Over the years, Molly could see that her son was more than just a ‘high energy boy.’ “He never sat down on the couch, he hurled himself over the armrest. He didn’t walk down the hall, he jumped or crawled or pushed himself along the floor.” Jake’s energy level became a problem when he moved up to the ‘big kid’ room at his Montessori school. “I started to dread teacher conferences” said Molly, “Though I heard nice things about how smart he was and how much he was learning, most of it was the teacher complaining that he couldn’t sit still.”
Molly started to dread family gatherings too. “Its not like my siblings kid’s are perfect by any means” she said, “But everyone was so hard on Jake. Nobody seemed to get that he can’t control his energy level” On one occasion Jake pushed a door as he ran, leaving a dent in his grandparents wall. “My parents yelled at him and acted like he’d done it maliciously” she said, “The poor kid had no idea what they heck he’d done. My father started yelling at him, and told him about how he shouldn’t be the kid that nobody wanted to have come over.” Molly’s brother told her to her face that Jake was “too wild” for him. “He and my sister-in-law offered to babysit our kids,” she recalls, “My sister-in-law began the ‘playdate’ by showing him where the time out chair was.” Going out to eat with Jakes’s paternal grandparents could be a nightmare, with Jake fidgeting and getting loud if the food took more than five minutes to come. “Can’t you be quiet? What’s wrong with you?” his grandmother asked in frustration. “It was very embarrassing. It hurt to hear that,” reported Molly.
What frustrated Molly most was people’s assumptions about Jake. “People see him running or jumping or climbing, they think he’s not well behaved. But he is in the ways that really count. They don’t see that he is extremely kind to others. He’s very gentle with his little sister—very protective. He never hits or calls other people names. He likes to help. He wants very much to please, and he cries if he thinks someone is angry with him. He’s not oppositional or rude. Jake is one of the sweetest people I know.” People also made assumptions about Molly. “I am not a permissive parent,” she declares, “I believe in rules and discipline and I enforce consequences.” “The fact is that Jake can’t control his energy level, “says Molly. “Once you understand that, you know how to work with him, but you have to accept that he’s never going to be that perfect, docile child everybody wants.”
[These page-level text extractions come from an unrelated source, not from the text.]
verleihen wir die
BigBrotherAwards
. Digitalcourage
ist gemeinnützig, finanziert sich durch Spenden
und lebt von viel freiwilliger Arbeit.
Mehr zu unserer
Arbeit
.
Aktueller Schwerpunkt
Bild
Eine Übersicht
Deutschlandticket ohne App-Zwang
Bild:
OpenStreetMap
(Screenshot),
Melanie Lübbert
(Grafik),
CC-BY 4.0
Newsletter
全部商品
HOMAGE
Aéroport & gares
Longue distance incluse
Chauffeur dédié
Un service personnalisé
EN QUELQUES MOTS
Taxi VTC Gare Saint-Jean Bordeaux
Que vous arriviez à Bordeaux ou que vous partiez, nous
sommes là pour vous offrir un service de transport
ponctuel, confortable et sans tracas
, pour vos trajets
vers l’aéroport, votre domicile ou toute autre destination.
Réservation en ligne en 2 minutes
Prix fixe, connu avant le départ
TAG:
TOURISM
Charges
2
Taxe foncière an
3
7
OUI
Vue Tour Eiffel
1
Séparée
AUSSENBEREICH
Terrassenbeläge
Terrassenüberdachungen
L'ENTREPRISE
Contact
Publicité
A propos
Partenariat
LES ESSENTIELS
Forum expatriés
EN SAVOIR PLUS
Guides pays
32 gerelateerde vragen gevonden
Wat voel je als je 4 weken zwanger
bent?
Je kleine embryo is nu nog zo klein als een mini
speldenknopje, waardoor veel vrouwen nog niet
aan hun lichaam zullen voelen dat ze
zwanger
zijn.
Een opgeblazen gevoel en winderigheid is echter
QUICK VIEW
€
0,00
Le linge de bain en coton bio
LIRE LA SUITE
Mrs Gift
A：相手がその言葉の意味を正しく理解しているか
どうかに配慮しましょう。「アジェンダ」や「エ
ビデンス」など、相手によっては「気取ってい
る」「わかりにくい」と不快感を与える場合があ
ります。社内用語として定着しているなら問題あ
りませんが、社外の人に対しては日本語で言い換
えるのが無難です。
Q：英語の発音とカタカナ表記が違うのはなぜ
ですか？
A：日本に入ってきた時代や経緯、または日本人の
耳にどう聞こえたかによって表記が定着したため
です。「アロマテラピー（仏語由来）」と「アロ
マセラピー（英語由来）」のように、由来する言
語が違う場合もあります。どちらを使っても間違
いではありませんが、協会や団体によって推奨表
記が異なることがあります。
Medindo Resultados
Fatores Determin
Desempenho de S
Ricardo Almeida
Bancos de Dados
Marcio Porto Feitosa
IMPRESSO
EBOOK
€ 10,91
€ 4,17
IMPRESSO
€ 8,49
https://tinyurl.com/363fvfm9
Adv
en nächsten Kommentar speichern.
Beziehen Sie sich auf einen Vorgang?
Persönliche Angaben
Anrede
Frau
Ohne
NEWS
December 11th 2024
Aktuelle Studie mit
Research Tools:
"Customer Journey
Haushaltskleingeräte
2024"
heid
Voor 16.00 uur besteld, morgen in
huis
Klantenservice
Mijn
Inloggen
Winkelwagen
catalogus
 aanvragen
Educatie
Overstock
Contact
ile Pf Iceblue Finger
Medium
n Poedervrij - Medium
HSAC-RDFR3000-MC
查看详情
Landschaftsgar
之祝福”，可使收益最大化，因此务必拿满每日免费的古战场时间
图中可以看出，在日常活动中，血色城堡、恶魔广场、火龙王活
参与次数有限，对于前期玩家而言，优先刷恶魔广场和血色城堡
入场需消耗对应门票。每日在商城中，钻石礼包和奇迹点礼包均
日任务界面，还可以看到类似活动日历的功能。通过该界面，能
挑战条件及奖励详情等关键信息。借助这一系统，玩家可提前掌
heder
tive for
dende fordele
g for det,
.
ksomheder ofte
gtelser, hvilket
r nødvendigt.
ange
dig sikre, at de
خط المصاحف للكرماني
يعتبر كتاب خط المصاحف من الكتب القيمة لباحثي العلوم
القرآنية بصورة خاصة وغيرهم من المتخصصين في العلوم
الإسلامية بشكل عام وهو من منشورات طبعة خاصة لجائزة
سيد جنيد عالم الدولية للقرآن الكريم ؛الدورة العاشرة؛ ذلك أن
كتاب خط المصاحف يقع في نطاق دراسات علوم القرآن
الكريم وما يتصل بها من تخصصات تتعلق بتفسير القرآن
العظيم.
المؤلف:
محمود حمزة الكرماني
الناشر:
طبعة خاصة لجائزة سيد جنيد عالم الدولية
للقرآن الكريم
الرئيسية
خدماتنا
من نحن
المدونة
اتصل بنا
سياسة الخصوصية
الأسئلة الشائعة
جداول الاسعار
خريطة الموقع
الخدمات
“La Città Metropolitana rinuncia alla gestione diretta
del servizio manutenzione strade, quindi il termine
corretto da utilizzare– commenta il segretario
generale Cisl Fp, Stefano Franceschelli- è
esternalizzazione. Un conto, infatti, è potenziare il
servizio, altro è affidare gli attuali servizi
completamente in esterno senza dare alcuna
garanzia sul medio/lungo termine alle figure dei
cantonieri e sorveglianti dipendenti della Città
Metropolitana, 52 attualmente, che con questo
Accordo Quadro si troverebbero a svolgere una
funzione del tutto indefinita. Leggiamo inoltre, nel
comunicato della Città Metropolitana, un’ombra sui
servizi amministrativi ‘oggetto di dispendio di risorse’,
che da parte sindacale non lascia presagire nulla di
Molly needed to feel like she wasn’t a bad parent. She took Jake for an assessment (“It was painful seeing him through the doctor’s eyes as he flopped around her office”). Though she stated she knew her son had ADHD, it was a relief to hear a professional confirm the diagnosis. Molly and David switched Jake from his Montessori school for kindergarten in the public school. “It was amazing,” she said, “To walk in and have a totally positive parent-teacher conference! The teacher really ‘got’ him, and she loved him too! He just needed more structure.” Molly and her husband implemented a behavior plan at home that allowed Jake to earn lots of praise and rewards. “We have learned that we can’t slack off with the behavior plan” says Molly, “We’ve also learned to keep Jake active, to build in time every day for him to burn off energy, and to avoid situations where he would have to sit still for long periods or be too quiet.” “There’s always new challenges” said Molly, “I don’t know if we will end up going for classroom accommodations or private school or medication. Time will tell. But for now, we are in a good place. My son is happy and thriving, and it is amazing to watch him grow.”